Suo padre è un poliziotto. Un grande poliziotto, dice San. Ha una grande stima di lui, e da piccolo diceva sempre "quando sarò grande sarò proprio come te, papà".
Gli piace vederlo in azione, e andare a trovarlo sul posto di lavoro.
Quando è a casa, non desidera altro che aiutarlo.
Molte volte ha spiato tra i suoi documenti, volendo essere partecipe del caso che il padre stava seguendo, appuntandosi tutto su un quaderno senza farsi scoprire, per poi tornare in camera e cercare di risolvere il caso come se fosse un problema di matematica.

Queste cose gli piacciono così tanto, che un giorno non riuscì a frenare la troppa curiosità.
Era andato a trovare suo padre nel suo ufficio, portandogli caffè e ciambelle.
Quando poi un collega era entrato di corsa, avvertendo l'agente Choi di recarsi nella sala riunioni perché il Capo Polizia stava aspettando, San non era rimasto fermo lì come gli aveva ordinato suo padre.
Seguendo i due agenti era riuscito ad intrufolarsi nella sala, nascondendosi dietro l'ultima grossa poltrona.
Aveva ascoltato tutta la conversazione, tutte le informazioni che l'agente aveva fornito al Capo.

Parlavano di un criminale che era stato avvistato in un quartiere della città, ed erano venuti a conoscenza del piano del criminale di scappare fuori paese. Dovevano trovarlo prima che riuscisse nel suo intento, ma non sapevano come fare.
San aveva sentito anche qualche informazione riguardo a come fosse stato avvistato, da chi e come.
Così, mentre nella sua testa gli ingranaggi del suo cervello si mettevano in moto, non fece caso ad un agente appena entrato dalla porta che, notandolo, lo aveva tirato fuori dal suo nascondiglio.

Non appena suo padre lo vide, la sua espressione preoccupata si trasformò pian piano in una più arrabbiata.
San cercò subito di giustificarsi e chiedere scusa, ma venne zittito dal padre, che chiese al collega che aveva afferrato San per un braccio, di portarlo fuori.
San si ribellò e le provò di tutte, e quando pronunciò l'ultima frase "aspettate, so come acciuffarlo!" qualcosa scattò in qualcuno.
"Lui è tuo figlio?" chiese il Capo al signor Choi, mentre lui annuì mortificato.
"Facciamolo parlare." ascoltò tutto il ragionamento complesso di San, mentre parlava di come riuscire a catturare il malvivente.
"Sei intelligente, ragazzo. Ma dimmi, saresti capace di mettere in pratica tutto ciò che hai detto?"
San non ci pensò due volte, annuendo freneticamente "sì, signore".

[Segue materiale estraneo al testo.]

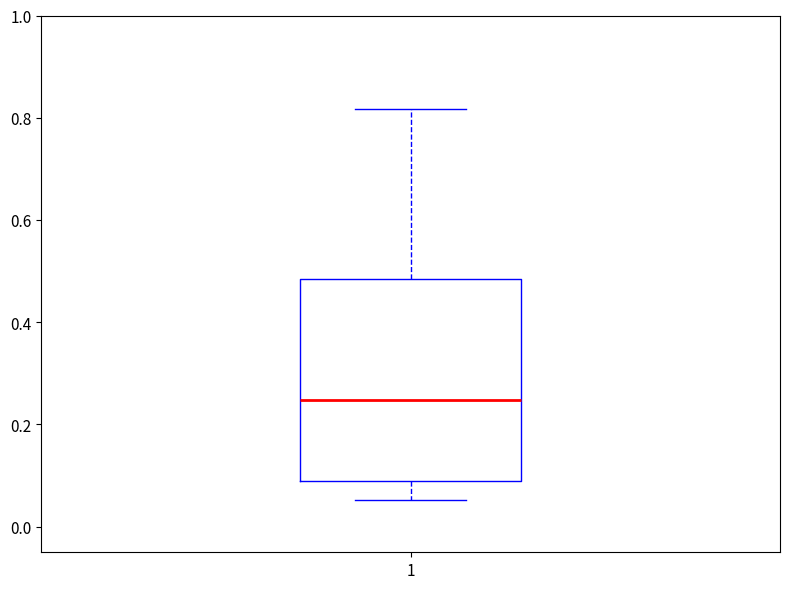

Where is the lower edge of the box at x = 1 on the y-axis? The values are not printed on the chart, so give them approximately, as read against the axis.

0.10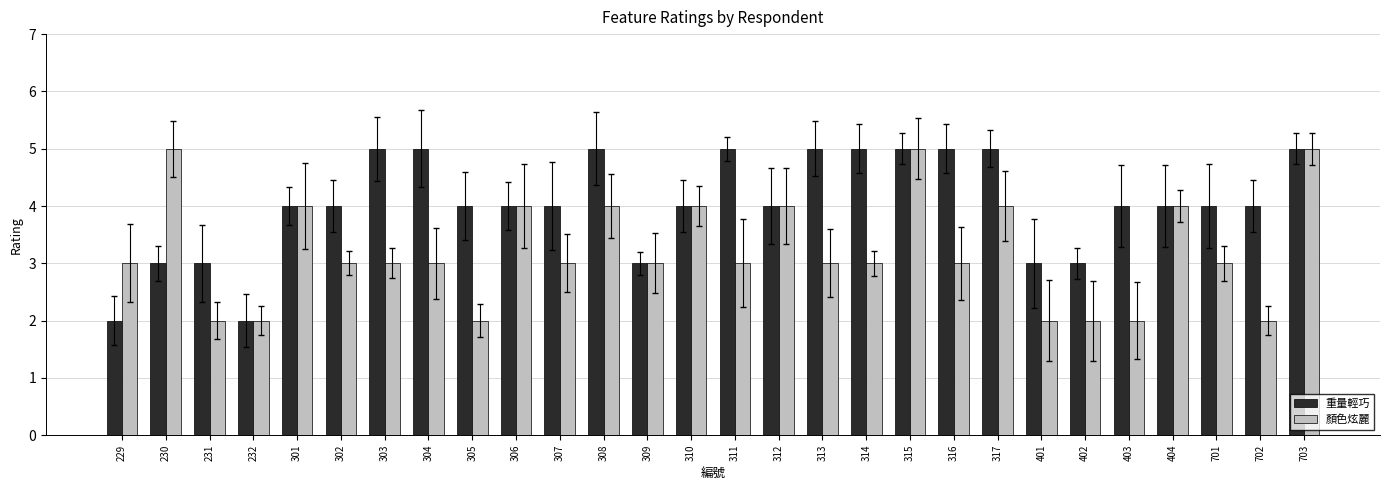

What is the difference between the 顏色炫麗 values at 314 and 232?

1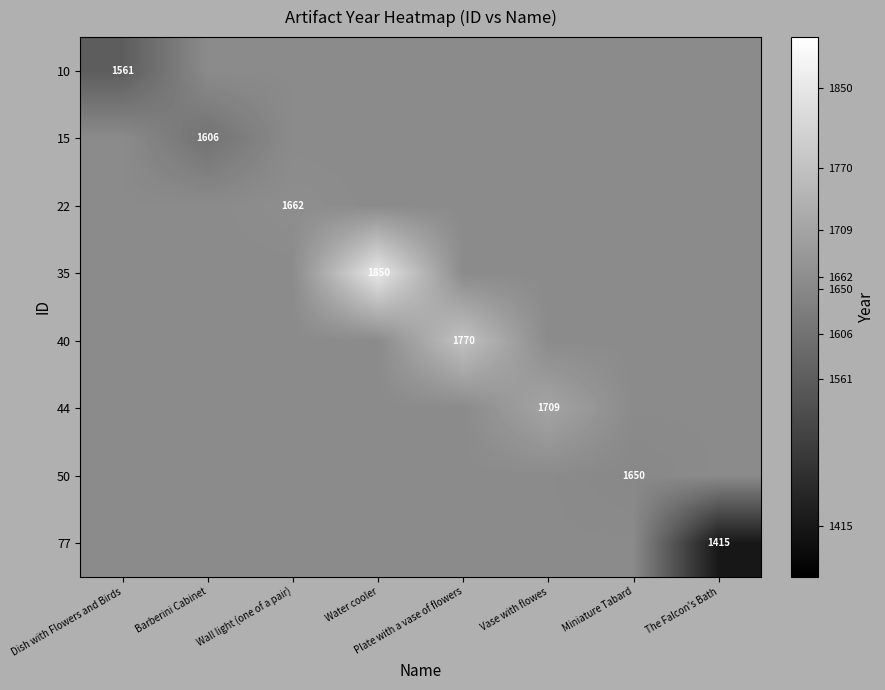

What is the difference between the highest and lowest values at Dish with Flowers and Birds?

95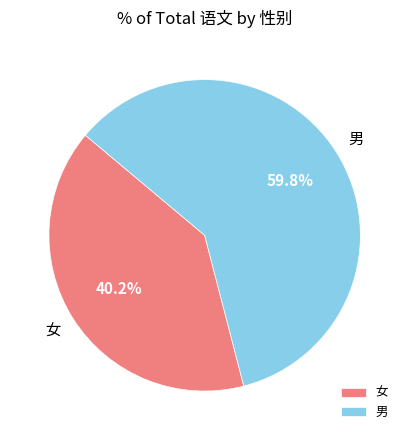

To the nearest percent, what percentage of the pie is 女?

40%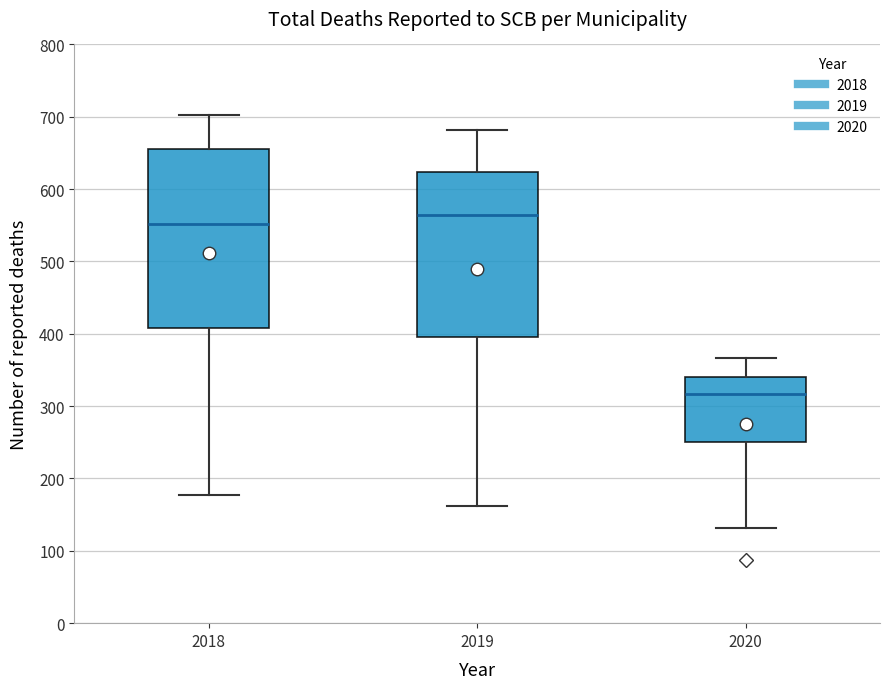

Reading left to right, read every box against the y-axis: the position of its median line, the range the box covers, and the ends of its whiskers. The values are not printed on the chart, so give them approximately, as read against the axis.

2018: median 550, box 410 to 660, whiskers 180 to 700
2019: median 560, box 400 to 620, whiskers 160 to 680
2020: median 320, box 250 to 340, whiskers 130 to 370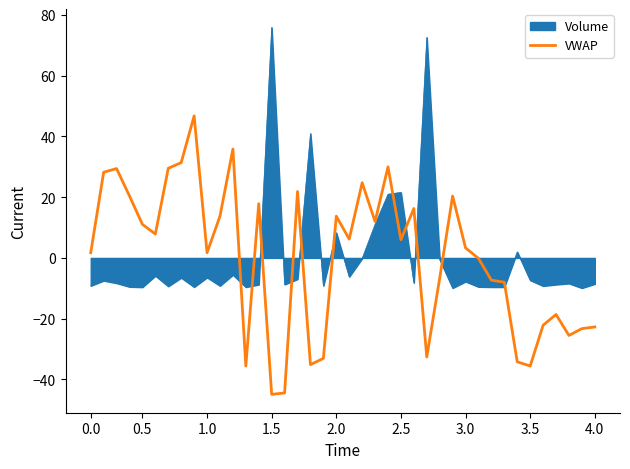

Does the chart display data point markers on the line(s)?

No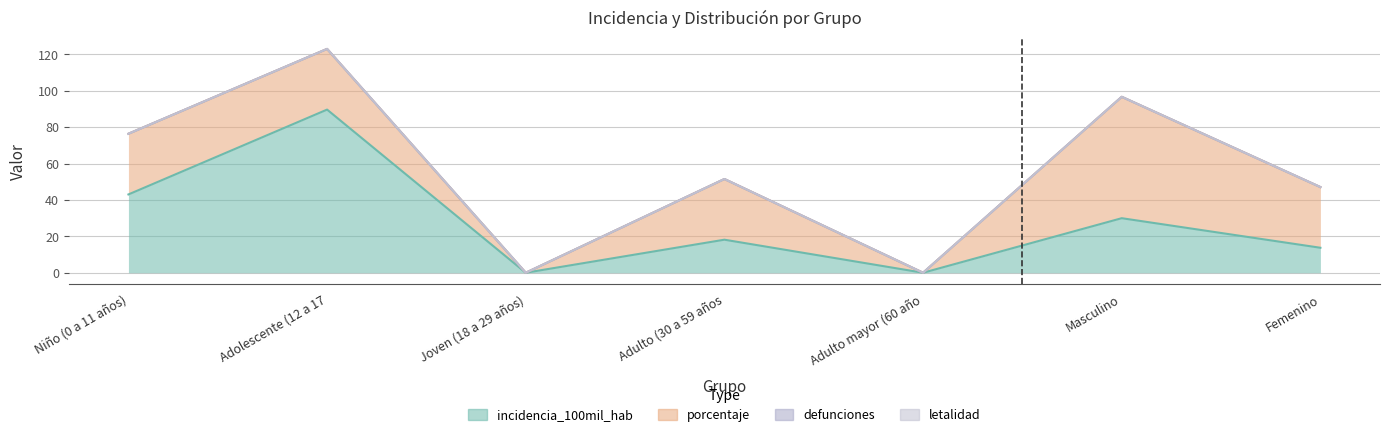

At how many categories does at least one series exceed 85?

1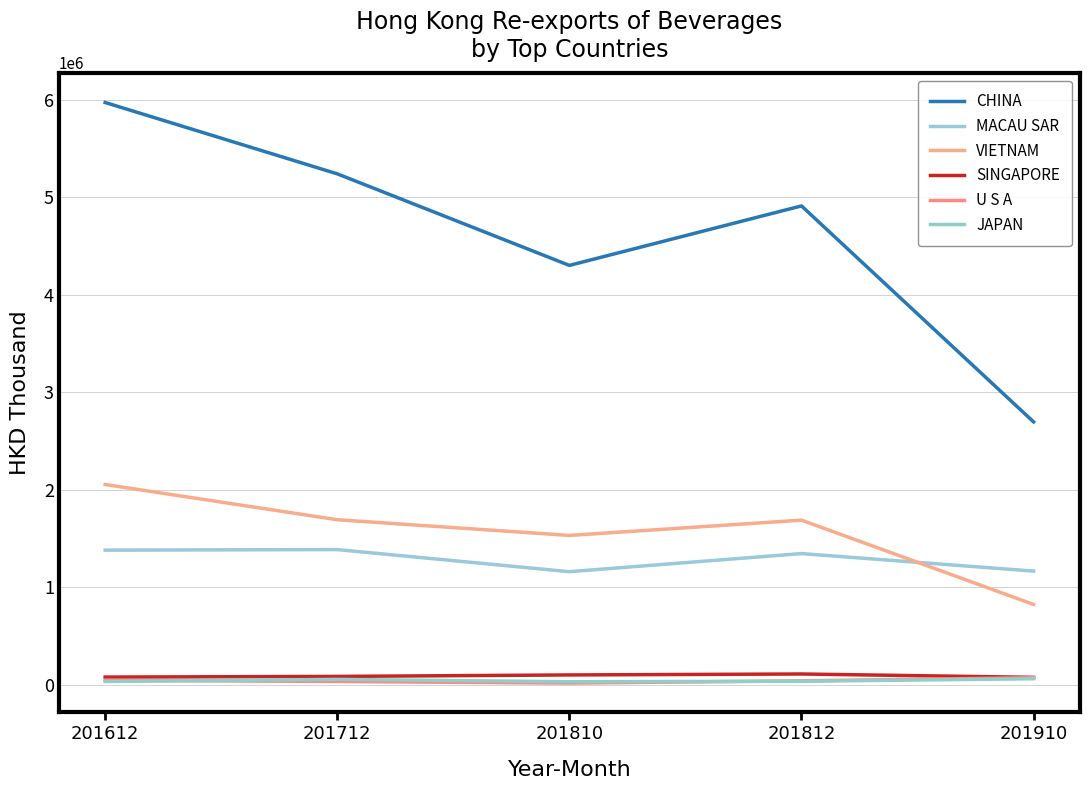

Does the chart have visible grid lines?

Yes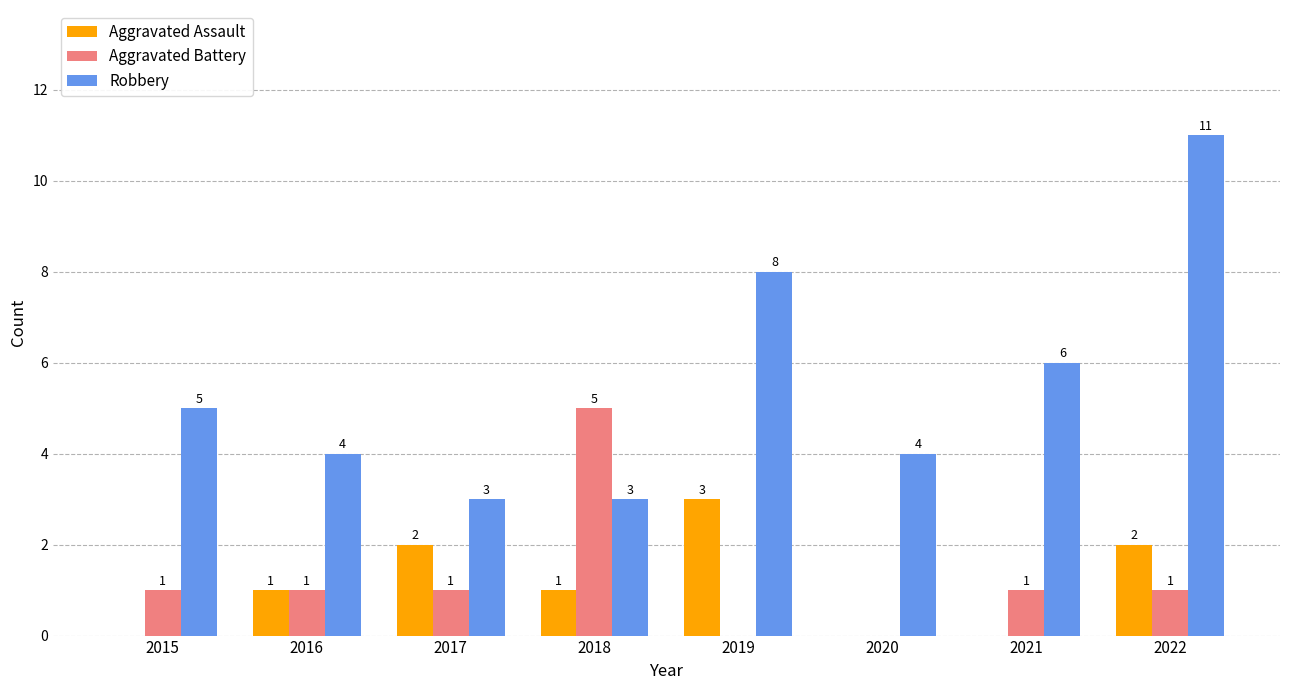

How many data points does each series have?

8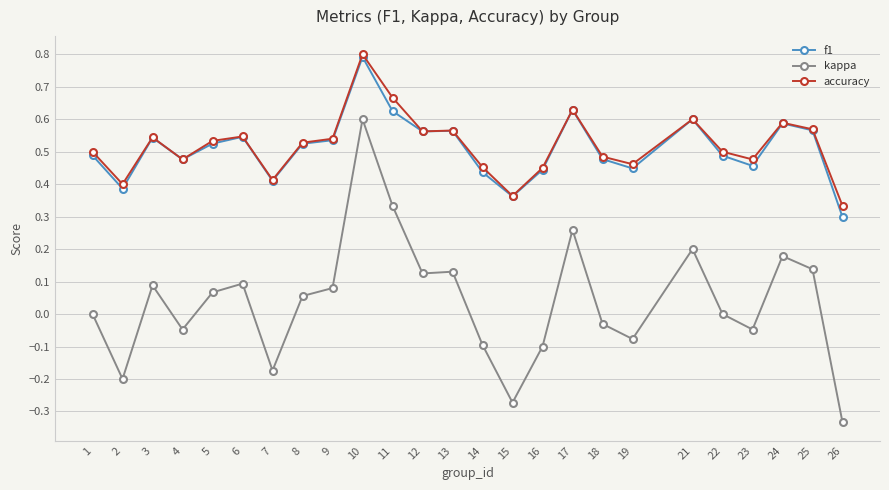

At which label does accuracy reach its minimum?

26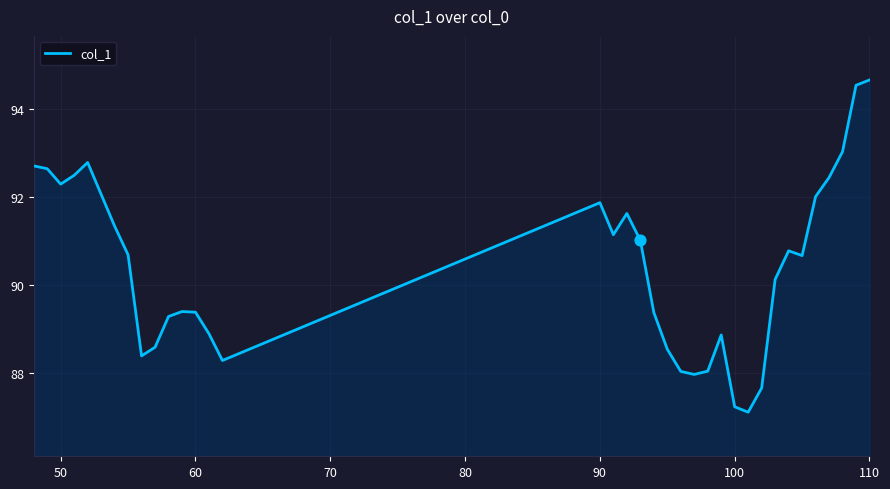

What is the smallest value displayed?

87.1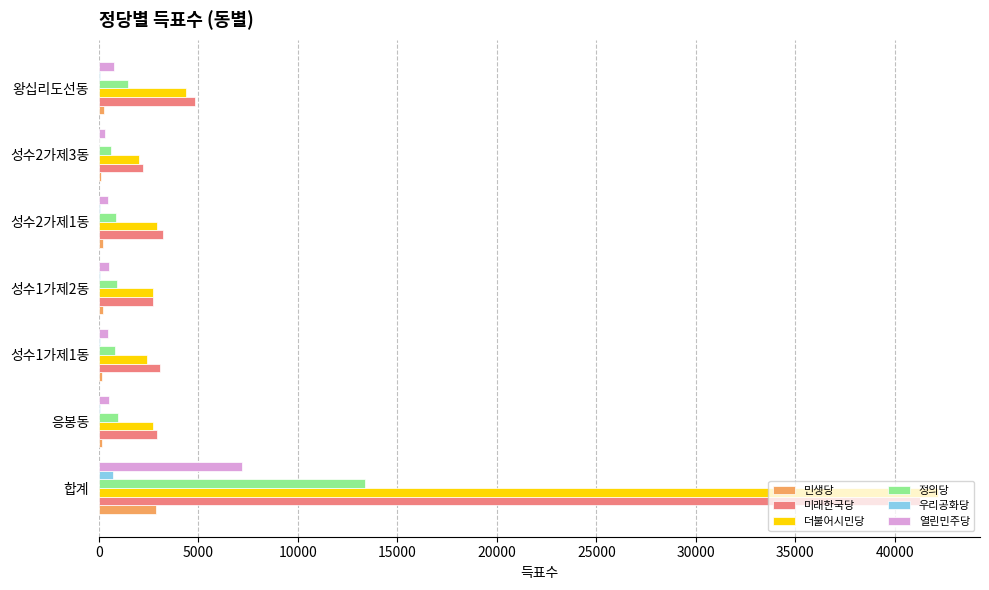

What is the maximum value shown in the chart?

42175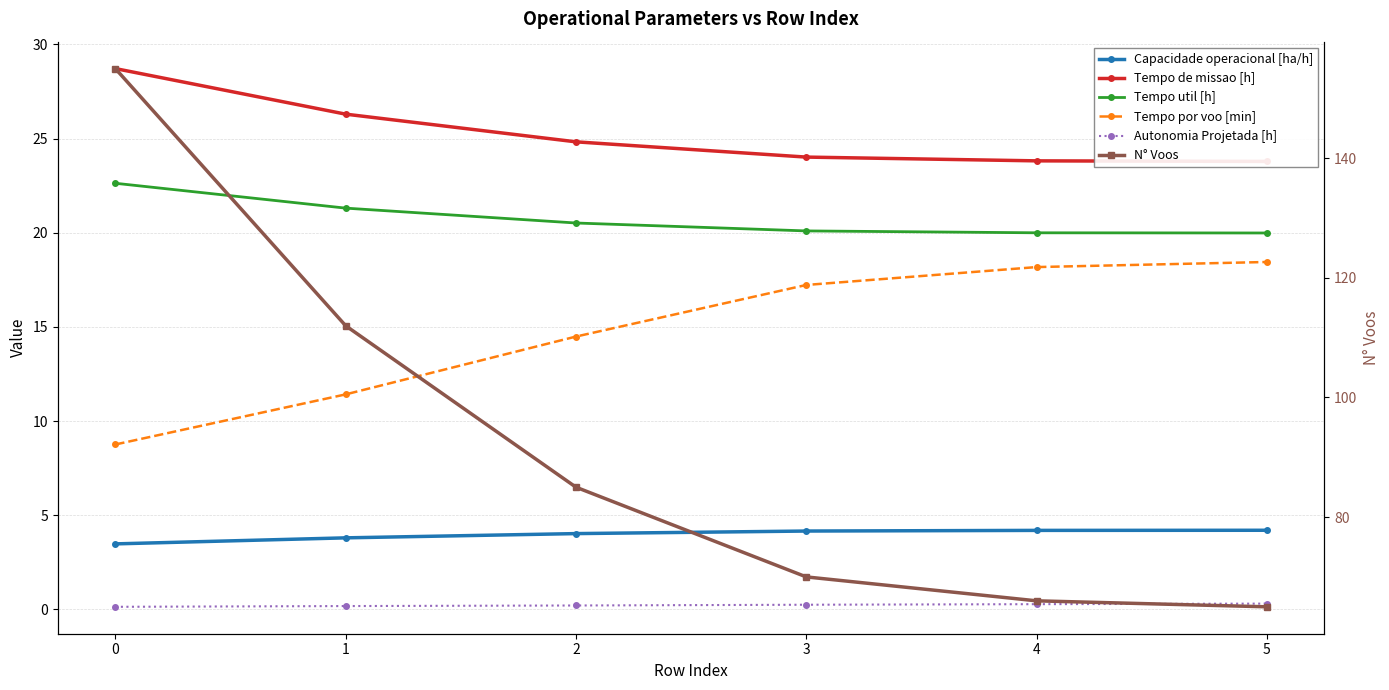

How many values in the Capacidade operacional [ha/h] series are below 4?

2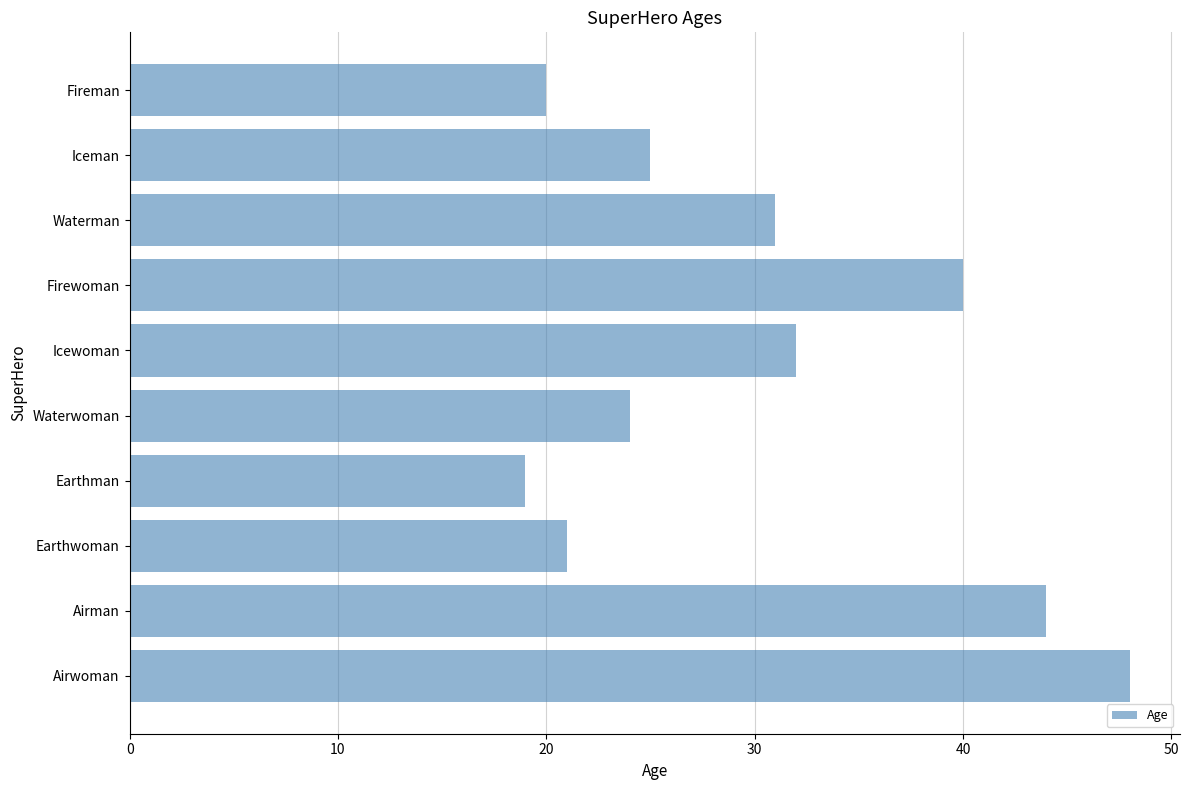

Reading bottom to top, what are all the values shown in this chart?

Airwoman=48	Airman=44	Earthwoman=21	Earthman=19	Waterwoman=24	Icewoman=32	Firewoman=40	Waterman=31	Iceman=25	Fireman=20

Così si mise all'opera, smanettando su un computer che gli era stato dato, molto più avanzato e tecnologico del suo.
Gli agenti non riuscirono a spiegarsi come avesse fatto quel ragazzino a trovare il criminale prima di tutti loro.
Il capo della polizia era stupefatto, e suo padre era sicuramente molto fiero.

"Che ne dice di far entrare in polizia suo figlio, Choi?" aveva chiesto il capo, e subito dopo aveva aggiunto "Non in maniera ufficiale, ovviamente. Vediamo come se la cava, ci serve un hacker come lui. Gli daremo piccoli incarichi, e non correrà rischi di alcun tipo, te l'assicuro".
San aveva persuaso suo padre in tutti i modi, e alla fine era riuscito a convincerlo.

Il capo gli aveva sempre dato incarichi semplici, che non prevedevano di agire sul campo, o venire a stretto contatto con criminali.
Era facile per San. Gli piaceva poter essere d'aiuto e lavorare con suo padre.
Affrontava ogni sfida con serietà, senza distrarsi un attimo.
Hackerare un telefono, un computer, un intero sistema elettrico, o spiare dei sospettati, questi erano gli incarichi che riceveva.
Non aspettava altro di ricevere nuove indicazioni dal capo.

Ma non si sarebbe di sicuro aspettato una missione del genere, questa volta. Spiare un ragazzino. Per cosa poi?
Non gli era dato sapere che tipo di crimine questo ragazzino abbia compiuto, doveva solo spiarlo.
Ma proprio non capiva.
Cos'aveva di tanto speciale?
Neanche riusciva ad immaginarlo.
Sapeva solo che avrebbe portato a termine anche questo compito, in un modo o nell'atro.

«Lascia stare tutti gli incarichi che ti ho affidato precedentemente, San. Questo ragazzo dev'essere la tua unica priorità.» e con quell'ultima frase, il capo aveva lasciato la stanza, o meglio, quella specie di ufficio che avevano dato a San.